Date of Award

Fall 1-9-2015

Degree Type

Thesis

Degree Name

Master of Public Health (MPH)

Department

Public Health

First Advisor

Dora Il'yasova, PhD

Second Advisor

Ruiyan Luo, PhD

Abstract

Background: Hypertension is a pathological increase in blood pressure that affects nearly 30% of the U.S. population and is a primary modifiable risk factor for cardiovascular disease. Despite advancements in prevention and treatment, hypertension is still one of the most common conditions around the world, and for a majority of cases the causal mechanisms remain to be fully elucidated. A growing body of literature suggests that oxidative stress status may play an etiological role in many chronic conditions, including hypertension. Specifically, a systemic overabundance of reactive oxygen species may give rise to endothelial dysfunction, increased sodium and H2O retention, and alterations in sympathetic outflow, leading to an increase in blood pressure.

Purpose: The main objective of this study is to investigate the prospective association between F2-isoprostanes, a validated biomarker of oxidative status, and development of hypertension in a large, multi-centered, multi-ethnic cohort of adults aged 40-69 at baseline.

Methods: This is a secondary data analysis that utilized previously collected data from the Insulin Resistance Atherosclerosis Study. 844 participants were included in the analysis. Briefly, four urinary F2-isoprostane isomers (F2-IsoP1, F2-IsoP2, F2-IsoP3, and F2-IsoP4) were quantified using liquid chromatography/ tandem mass spectrometry and adjusted for urinary creatinine levels. Hypertension was assessed at baseline and follow-up visits and defined as systolic blood pressure > 140 mm Hg and/or diastolic blood pressure > 90 mm Hg and/or currently taking antihypertensive medications.

Crude associations between study population characteristics and hypertensive status were analyzed with the chi-square and Wilcoxon-rank sum tests. Crude associations between study population characteristics and F2-isoprostane levels were analyzed with Wilcoxon-rank sum, Kruskal-Wallis, and Spearman’s rank correlation measures.
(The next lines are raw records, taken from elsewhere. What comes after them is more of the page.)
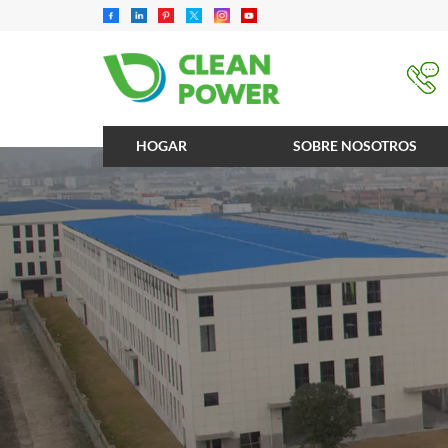
HOGAR
SOBRE NOSOTROS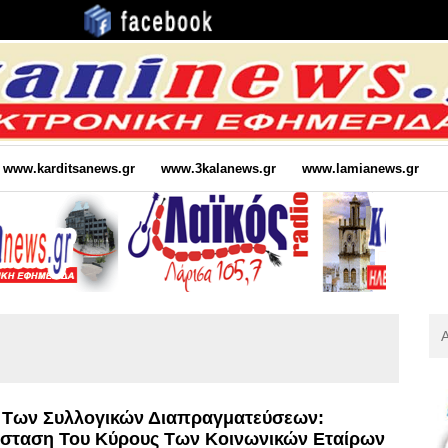
www.karditsanews.gr
www.3kalanews.gr
www.lamianews.gr
Αν
Για
:
 Των Συλλογικών Διαπραγματεύσεων:
τάσταση Του Κύρους Των Κοινωνικών Εταίρων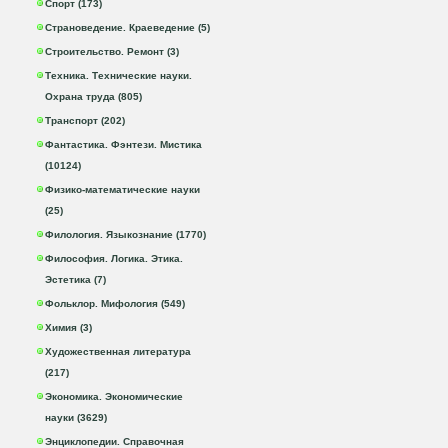
Спорт (173)
Страноведение. Краеведение (5)
Строительство. Ремонт (3)
Техника. Технические науки.
Охрана труда (805)
Транспорт (202)
Фантастика. Фэнтези. Мистика
(10124)
Физико-математические науки
(25)
Филология. Языкознание (1770)
Философия. Логика. Этика.
Эстетика (7)
Фольклор. Мифология (549)
Химия (3)
Художественная литература
(217)
Экономика. Экономические
науки (3629)
Энциклопедии. Справочная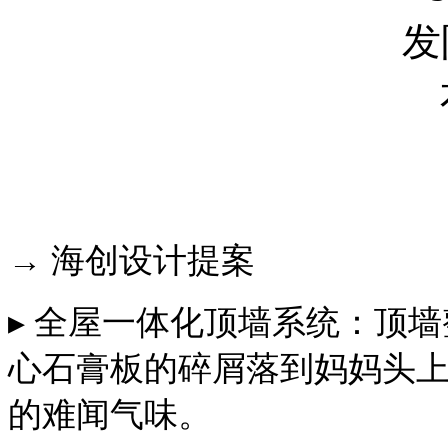
→ 海创设计提案
▸ 全屋一体化顶墙系统：顶
心石膏板的碎屑落到妈妈头
的难闻气味。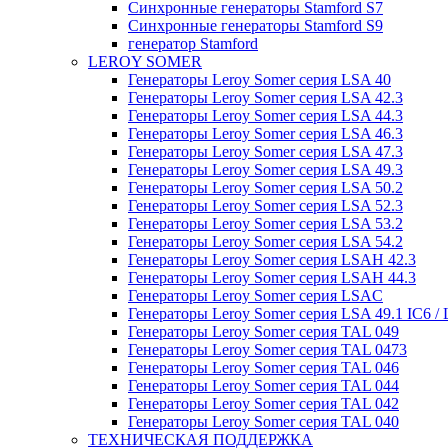
Синхронные генераторы Stamford S7
Синхронные генераторы Stamford S9
генератор Stamford
LEROY SOMER
Генераторы Leroy Somer серия LSA 40
Генераторы Leroy Somer серия LSA 42.3
Генераторы Leroy Somer серия LSA 44.3
Генераторы Leroy Somer серия LSA 46.3
Генераторы Leroy Somer серия LSA 47.3
Генераторы Leroy Somer серия LSA 49.3
Генераторы Leroy Somer серия LSA 50.2
Генераторы Leroy Somer серия LSA 52.3
Генераторы Leroy Somer серия LSA 53.2
Генераторы Leroy Somer серия LSA 54.2
Генераторы Leroy Somer серия LSAH 42.3
Генераторы Leroy Somer серия LSAH 44.3
Генераторы Leroy Somer серия LSAC
Генераторы Leroy Somer серия LSA 49.1 IC6 / 
Генераторы Leroy Somer серия TAL 049
Генераторы Leroy Somer серия TAL 0473
Генераторы Leroy Somer серия TAL 046
Генераторы Leroy Somer серия TAL 044
Генераторы Leroy Somer серия TAL 042
Генераторы Leroy Somer серия TAL 040
ТЕХНИЧЕСКАЯ ПОДДЕРЖКА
Finally, the adjusted prospective associations between hypertensive status and F2-isoprostane concentrations were modeled using logistic regression.

Results: Of the 844 participants who were included in the study, 258 (31%) were classified as hypertensive at baseline. Among the 586 participants who were normotensive at baseline, 123 (21%) developed hypertension over the five-year study period. Importantly, none of four F2-isoprostane isomers predicted a significant increase in the odds of developing hypertension, as indicated by their odds ratio 95% confidence intervals; F2-IsoP1: (0.85, 1.31), F2-IsoP2: (0.62, 1.13), F2-IsoP3: (0.80, 1.27), and F2-IsoP4: (0.84, 1.29).

Conclusion: Previous studies have investigated the association between oxidative status and hypertension prevalence, however the cross sectional nature of the study designs have made it difficult to establish temporality between exposure and outcome. To our knowledge, this is the first study to model the odds of developing hypertension as a function of F2-isoprostane levels. The results of this study suggest that oxidative status is not involved in the development of hypertension.